Daerah
Sintang, pada masa pemerintahan Belanda (sekitar tahun 1936) merupakan
daerah landschop di bawah naungan pemerintahan Gouvernement. Daerah
Landschop ini terbagi menjadi 4 (empat) onderafdeling yang dipimpin oleh
seorang controleur atau gesagkekber, yaitu :
1. Onderafdeling Sintang, berkedudukan di Sintang.
2. Onderafdeling Melawi, berkedudukan di Nanga Pinoh.
3. Onderafdeling Semitau, berkedudukan di Semitau.

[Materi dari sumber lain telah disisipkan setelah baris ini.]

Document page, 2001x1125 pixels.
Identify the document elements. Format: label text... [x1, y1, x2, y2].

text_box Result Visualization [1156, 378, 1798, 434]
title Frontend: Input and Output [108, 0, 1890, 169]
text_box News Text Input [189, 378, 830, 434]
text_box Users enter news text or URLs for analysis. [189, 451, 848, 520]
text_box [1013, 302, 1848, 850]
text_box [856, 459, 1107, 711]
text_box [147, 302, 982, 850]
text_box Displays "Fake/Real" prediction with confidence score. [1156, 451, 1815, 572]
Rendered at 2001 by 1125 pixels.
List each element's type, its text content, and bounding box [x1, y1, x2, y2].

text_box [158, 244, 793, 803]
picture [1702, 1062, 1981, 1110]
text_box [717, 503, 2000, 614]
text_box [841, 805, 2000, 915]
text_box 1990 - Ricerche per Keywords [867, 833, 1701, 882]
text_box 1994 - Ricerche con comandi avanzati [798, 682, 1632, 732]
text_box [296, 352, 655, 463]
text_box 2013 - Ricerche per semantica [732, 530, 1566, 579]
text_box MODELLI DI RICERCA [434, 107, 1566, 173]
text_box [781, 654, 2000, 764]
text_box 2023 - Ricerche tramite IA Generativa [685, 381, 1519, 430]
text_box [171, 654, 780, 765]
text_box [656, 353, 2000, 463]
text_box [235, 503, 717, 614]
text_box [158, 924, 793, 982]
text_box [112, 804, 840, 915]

4. Onderafdeling Boeven Kapuas, berkedudukan di Putussibau.
Sedangkan daerah kerajaan
Sintang yang didirikan oleh Demang Irawan (Jubair I) dijadikan daerah
swapraja Sintang dan kerajaan Tanah Pinoh dijadikan neo swapraja Tanah
Pinoh. Pemerintahan Landschop ini berakhir pada tahun 1942 dan kemudian
tampuk pemerintahan diambil alih oleh Jepang.

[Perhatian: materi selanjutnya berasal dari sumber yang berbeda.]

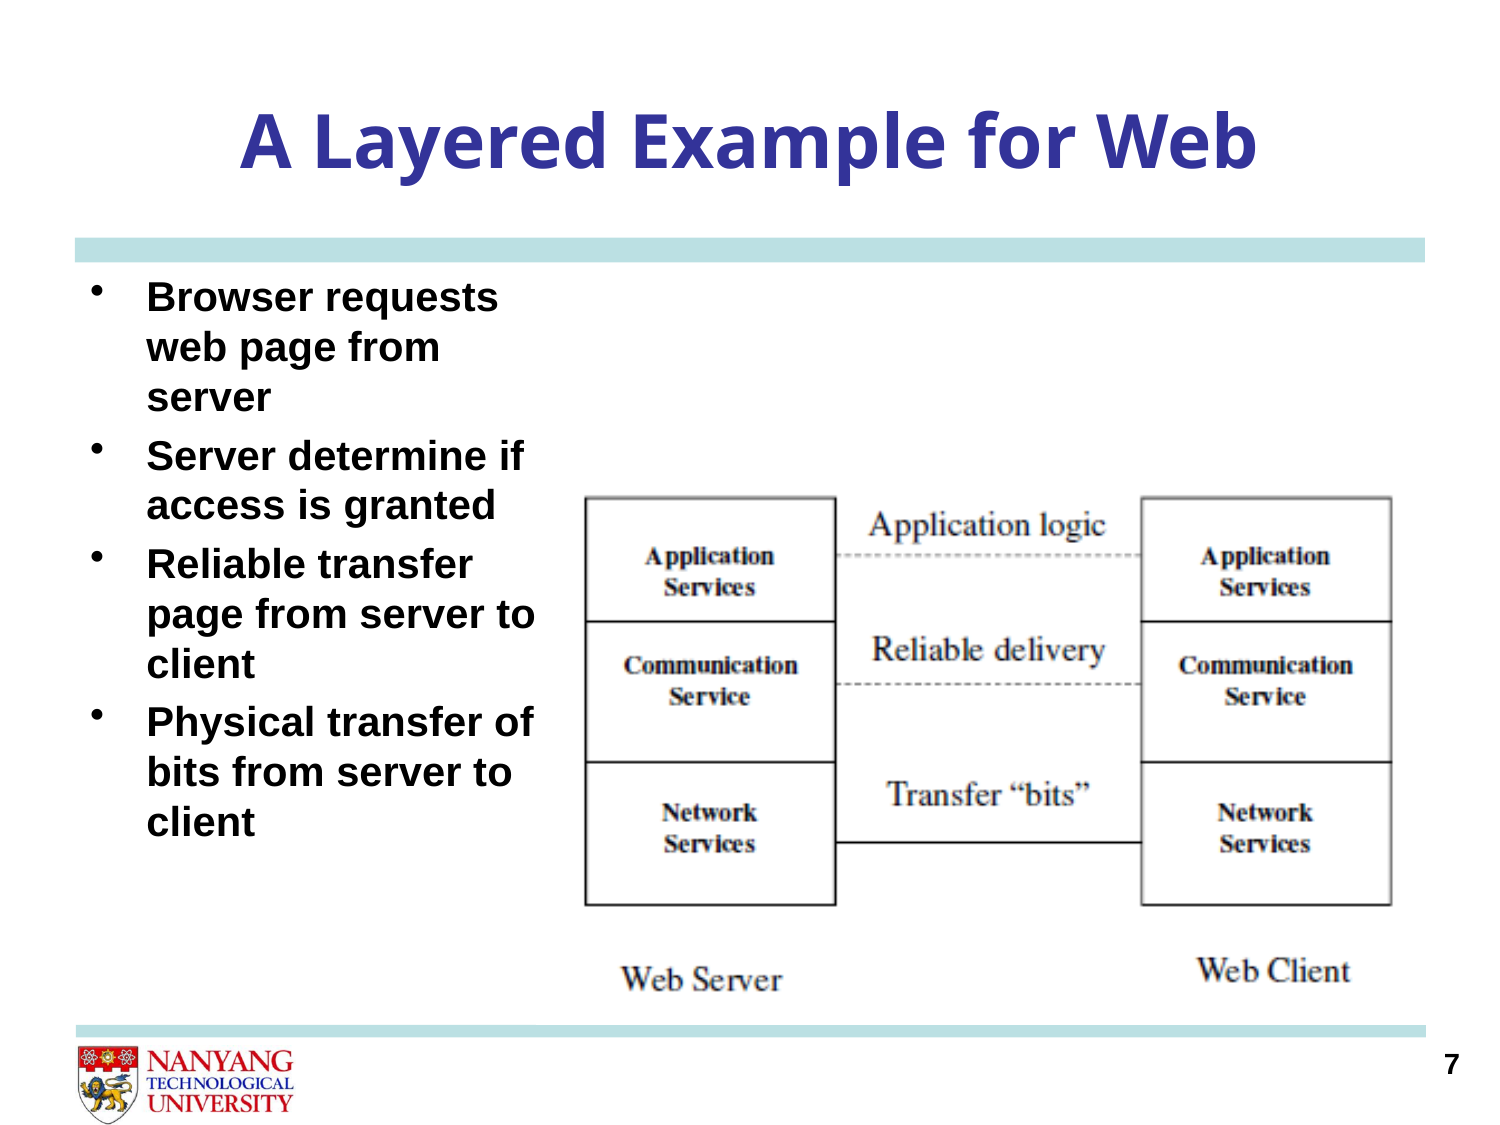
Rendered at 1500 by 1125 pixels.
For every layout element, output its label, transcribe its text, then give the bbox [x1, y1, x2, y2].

picture [536, 447, 1432, 1026]
slide_number 7 [1374, 1037, 1476, 1101]
title A Layered Example for Web [74, 44, 1426, 233]
picture [75, 1045, 296, 1125]
list Browser requests web page from server Server determine if access is granted Reliable transfer page from server to client Physical transfer of bits from server to client [74, 262, 588, 1006]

Pada masa pemerintahan Jepang
ini, struktur pemerintahan yang berlaku tidak mengalami perubahan hanya
sebutan wilayah kepala pemerintahan yang di-sesuaikan dengan bahasa
negara yang memerintah ketika itu. Kepala negara disebut Kenkarikan
(semacam Bupati sekarang) sedangkan wakilnya disebut Bunkenkarikan dan
di setiap kecamatan diangkat Gunco (Kepala Daerah).
Setelah adanya pengakuan
kedaulatan dari pihak Belanda kepada pihak Indonesia, kekuasaan
pemerintahan Belanda yang disebut Afdeling Sintang diganti dengan
Kabupaten Sintang, Onderafdeling diganti dengan Kewedanan, Distric
diganti dengan Kecamatan. Demikian pula halnya dengan jabatan Residen
diganti dengan Bupati, kepala Distric diganti dengan Camat dan yang
menjadi Bupati Sintang pada waktu itu adalah Bapak L. Toding.

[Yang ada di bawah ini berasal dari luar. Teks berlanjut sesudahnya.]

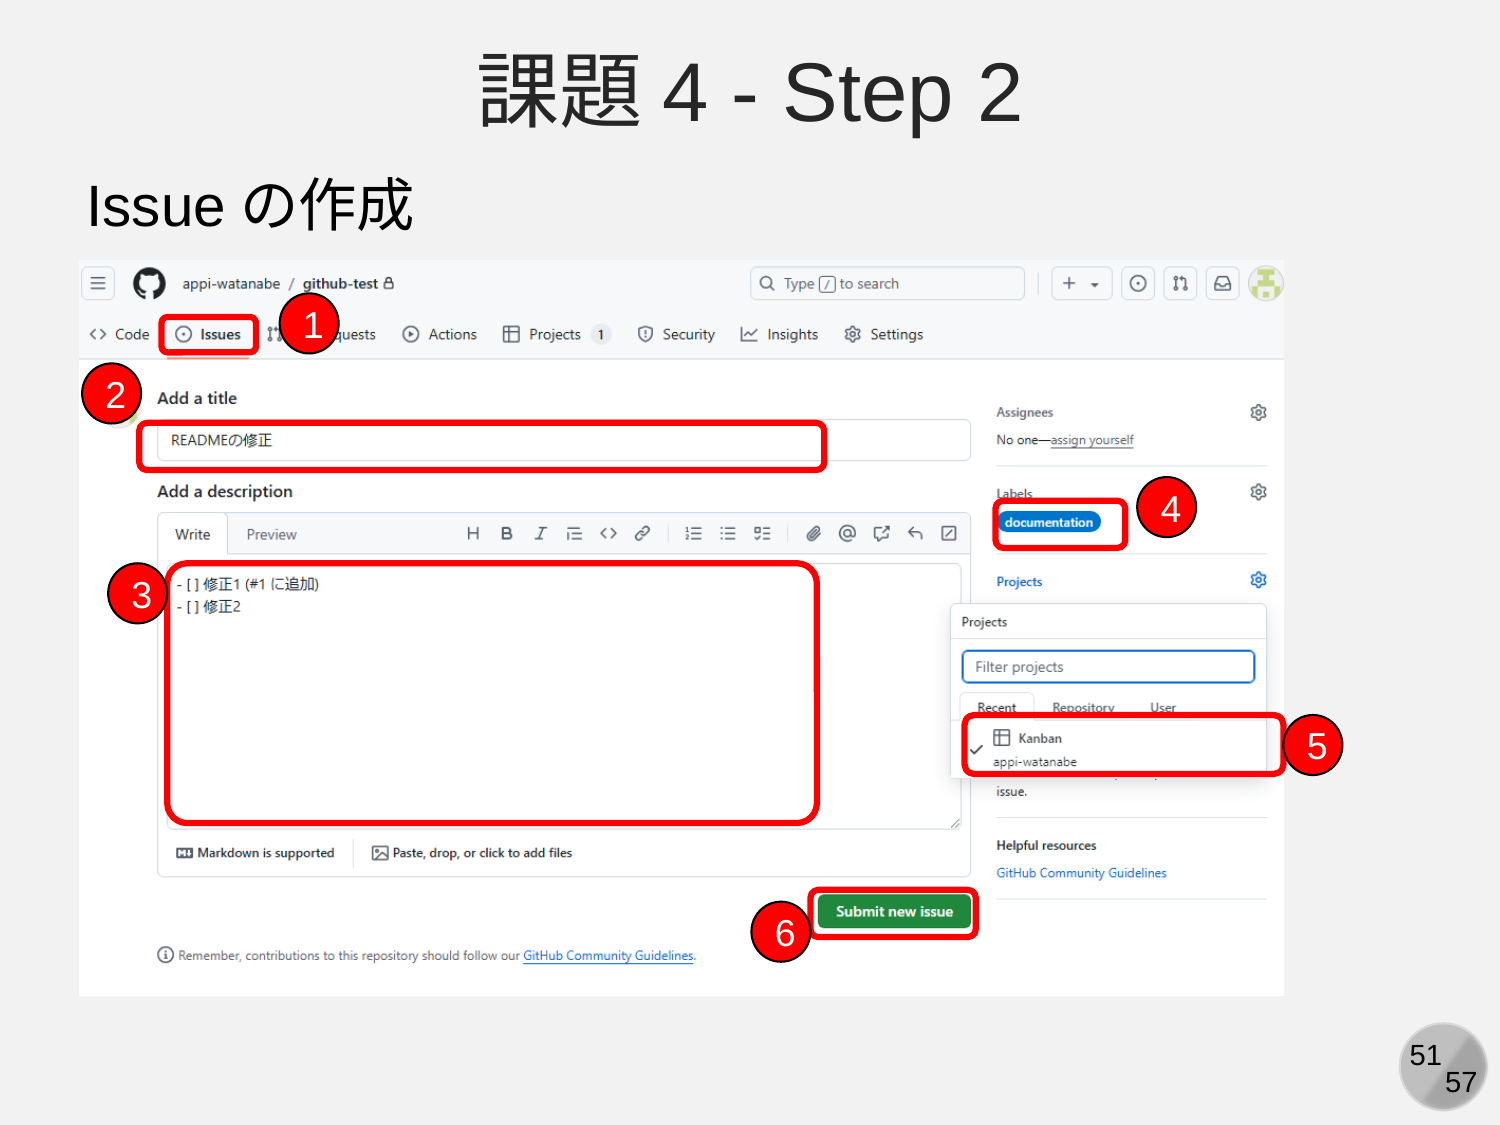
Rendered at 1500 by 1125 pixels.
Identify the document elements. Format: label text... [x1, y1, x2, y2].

text_box Issueの作成 [71, 160, 430, 246]
picture [79, 260, 1284, 996]
list 課題4 - Step 2 [0, 31, 1500, 155]
text_box 5 [1284, 713, 1344, 777]
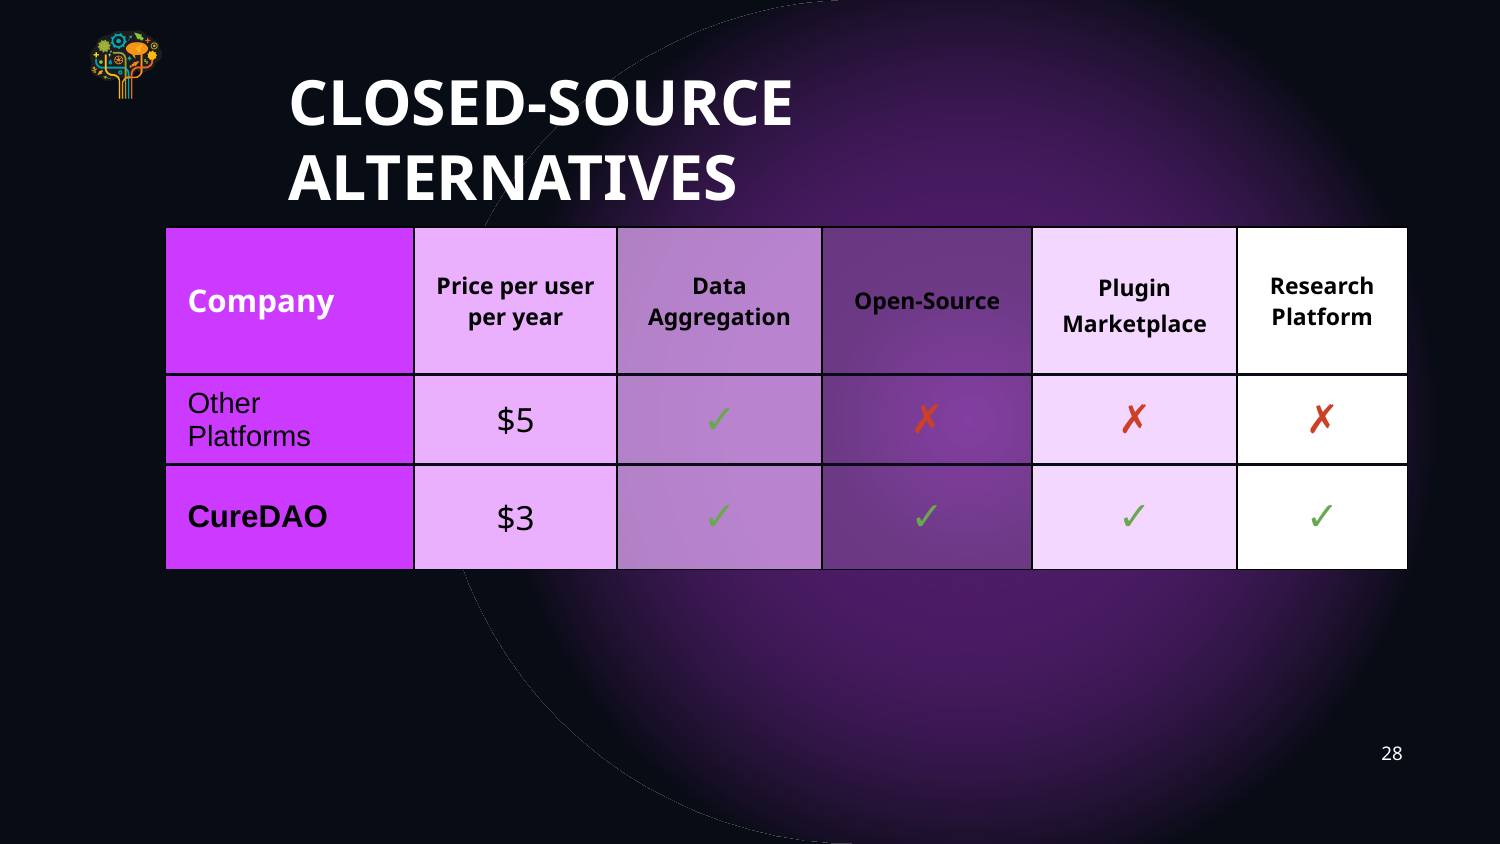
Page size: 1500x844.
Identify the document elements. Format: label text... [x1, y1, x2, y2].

table_cell $5 [415, 376, 616, 463]
table_header Data Aggregation [618, 228, 821, 373]
table_cell ✓ [618, 466, 821, 569]
table_cell ✓ [1238, 466, 1407, 569]
table_cell ✓ [618, 376, 821, 463]
table_cell CureDAO [166, 466, 413, 569]
table_header Company [166, 228, 413, 373]
table_cell ✓ [823, 466, 1031, 569]
slide_number 28 [1370, 731, 1415, 777]
table_header Plugin​ Marketplace [1033, 228, 1236, 373]
text_box [463, 0, 1500, 844]
table_header Price per user per year [415, 228, 616, 373]
picture [85, 22, 166, 104]
table_header Open-Source [823, 228, 1031, 373]
text_box CLOSED-SOURCE ALTERNATIVES​ [273, 47, 1261, 228]
table_cell ✗ [1238, 376, 1407, 463]
table_cell Other Platforms [166, 376, 413, 463]
table_cell ✗ [1033, 376, 1236, 463]
table_header Research Platform [1238, 228, 1407, 373]
table_cell ✗ [823, 376, 1031, 463]
table_cell $3 [415, 466, 616, 569]
table_cell ✓ [1033, 466, 1236, 569]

Untuk merealisir pelaksanaan UU
No. 3 tahun 1953, UU No. 25 tahun 1956 dan UU No. 4 tahun 1956 tentang
pembentukan DPRD dan DPR Peralihan, maka pada tanggal 27 Oktober 1956
dilaksanakanlah pelantikan keanggotaan DPRD Peralihan Kabupaten Sintang.
Selanjutnya sesuai Keppres No. 6 tahun 1959 tanggal 6 Nopember 1959,
maka azas dekonsentrasi dan desentralisasi sebagai realisasi pelaksanaan
UU No. 3 tahun 1953 dihimpun kembali dalam satu tangan Bupati Kepala
Daerah yang dibantu oleh Badan Pemerintahan Harian yang kemudian diatur
lebih lanjut dalam UU No. 18 tahun 1965 tentang Pokok-pokok Pemerintahan
Daerah. Selain itu, dengan instruksi Mendagri No. 3 tahun 1966 tanggal 1
Pebruari 1966 jalannya roda pemerintahan daerah di seluruh Indonesia
mulai diarahkan dan disempurnakan.
Berdasarkan Peraturan daerah
Kabupaten Sintang Nomor 14 tahun 2000 pemerintahan kabupaten Sintang
dibagi menjadi 21 pemerintahan kecamatan kemudian disesuaikan kembali
setelah adanya undang-undang Republik Indonesia Nomor 43 tahun 2003
tentang pembentukan Kabupaten Melawi yang berasal dari sebagian wilayah
Kabupaten Sintang sehingga Kabupaten Sintang saat ini menjadi 14
pemerintahan kecamatan.
Daerah Pemerintahan Kabupaten
Sintang pada tahun 2005 terbagi menjadi 14 Kecamatan, 6 Kelurahan dan
183 Desa, Kecamatan terluas adalah Kecamatan Ambalau dengan luas 29,52
persen Kabupaten Sintang sedangkan luas masing–masing Kecamatan hanya
berkisar 1–29 persen dari luas Kabupaten Sintang.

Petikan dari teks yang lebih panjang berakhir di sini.